Miss Coote. - "How she screams! Where's your courage? why the little girls bore it better than you do; scream away, it will keep you from thinking too much of the pain, I'm only just beginning and have not got warm to my work yet," going on whack - whack - swish - swish, all the while.

Victim. - "Oh! Oh! Frightful! Oh! you'll kill me! do have mercy now."

Miss Coote. - "You bad woman, will you be a thief again? will you bring your little ones up to be honest in future? what do you think of a good birching, does it make your posteriors feel warm?" cutting blow after blow, with great force and deliberation; the poor woman is in most excruciating pain, and sobs and moans in her distress.

Victim, hysterically. - "Oh! Oh! I know I deserve it. Oh! I will never do it again. Oh! Ah-r-re, how terrible, I feel like being burnt with hot irons!" The blood flows freely from the often bruised weals, and the operator varies her blows so as to inflict the greatest possible torture on the poor woman by cutting her round the loins, making long weals over the lower part of her belly, and stinging the front dreadfully, then across the tender thighs, making the tips of the birch go well in between her legs, causing intense agony.

The fig leaves are all cut off and scattered, making the stems which have been interlaced look like an exploded fire-work as they still hang about her lacerated loins and buttocks; Miss Coote works herself up into a perfect fury of excitement, and cuts away regardless of the victim's apparent exhaustion, upbraiding her continually and making her promise to take her children to church regularly every Sunday in future, and pay particular attention to the seventh commandment, "Thou shalt not steal."

Mrs. White is almost too far gone to hear half of this objurgation, but slightly moans, "Oh! my God, I shall faint. Let me die in mercy. Thou shalt not steal. My God how I am punished," and fairly swoons under the rod, to the great pleasure of Jane and Mademoiselle, who have exquisitely enjoyed the scene.

The victim is released, when the marks on her wrists and ankles almost cut into the flesh by the tightly tied cords fully attest what she must have suffered from her fearfully stretched position, whilst her bottom and thighs and loins are a perfect pickle of weals and bleeding cuts; the drops of blood quite clotted the beautiful hair on her mount and round the red lips of her "Venus' wrinkle."

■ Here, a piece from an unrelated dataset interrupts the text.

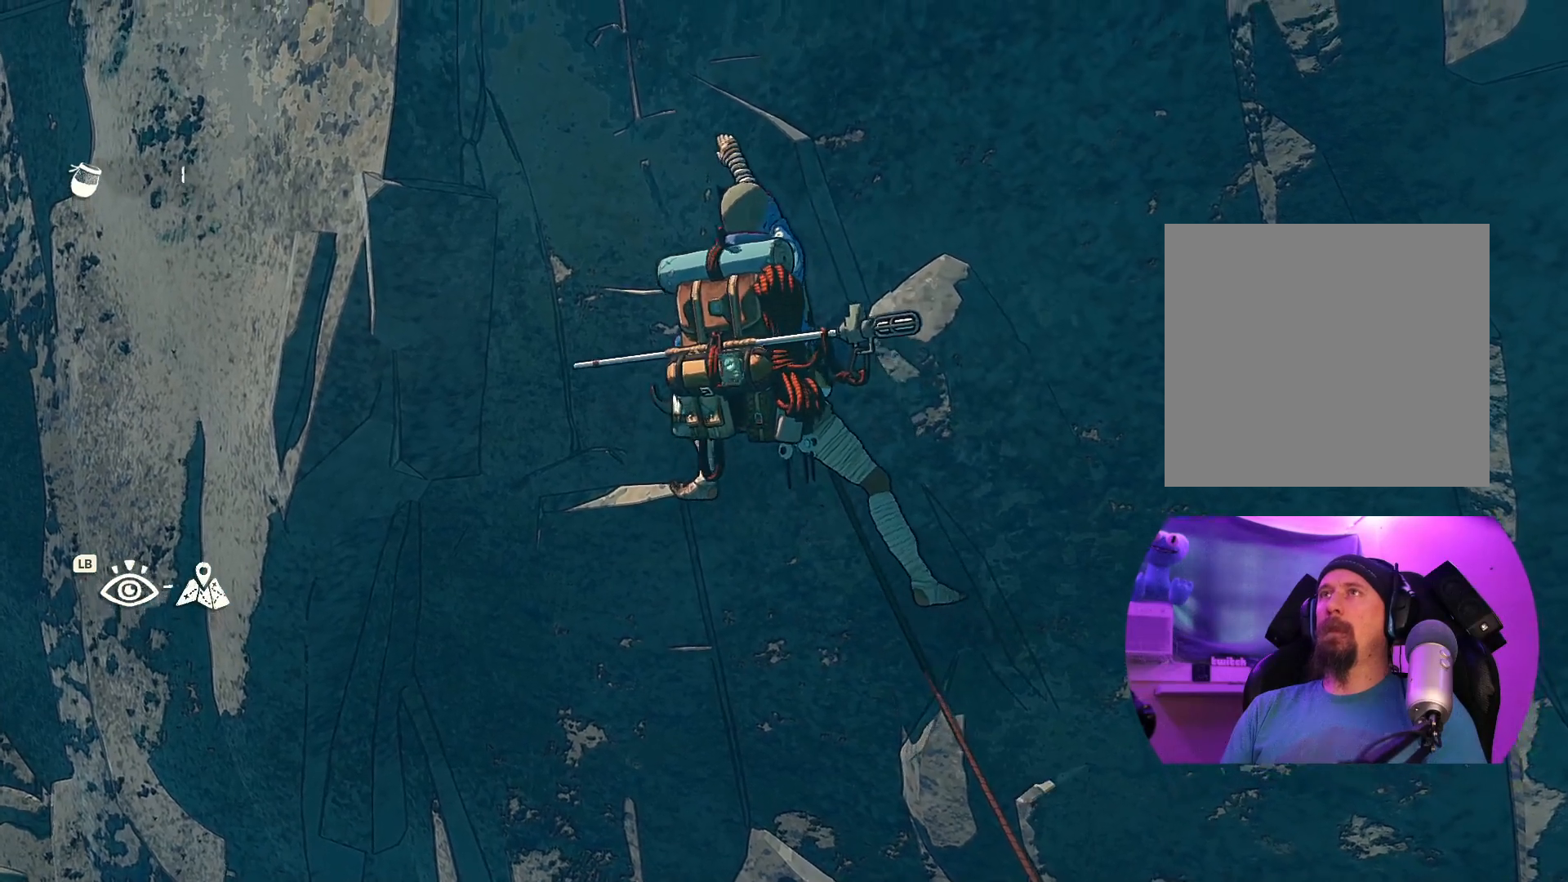
{"dt_ms": 500, "buttons": ["R1"], "left_stick": "up", "right_stick": "center", "events": [[34, "left_stick", "up"], [417, "R1", "down"]]}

Jane and Mary and Polly sponge and relieve the poor woman's soreness, as well as they can, and revive her by plenty of cold water and fresh air, &c, and send her home refreshed by a little more champagne.

Next day, as I was walking the garden with my dear Mademoiselle, we asked White how his wife felt after her whipping, and being a blunt illiterate man he gave us young ladies rather an indelicate answer as follows:-

"I'm darned, Miss, I never had such a night before; I was abed and asleep before she got home with the children, but she was so hot she left them to shift for themselves, and mounted me as you often see the cow do to the bull when she wants him to do his duty; she didn't care how tired I was with my day's work, she was off and on all night. I can't understand her being so on heat, for we always leave that to quiet days like Sundays, but she said it was delightful. Darn me, though, if I liked it quite so much. We shall be having twins, or three or four at once after such a tarnation game as that."

I will send another letter soon, but one thing you must excuse in my rough composition; that is my so often speaking of myself in the third person, which makes it easier to tell my tale.

Yours affectionately. ROSA BELINDA COOTE.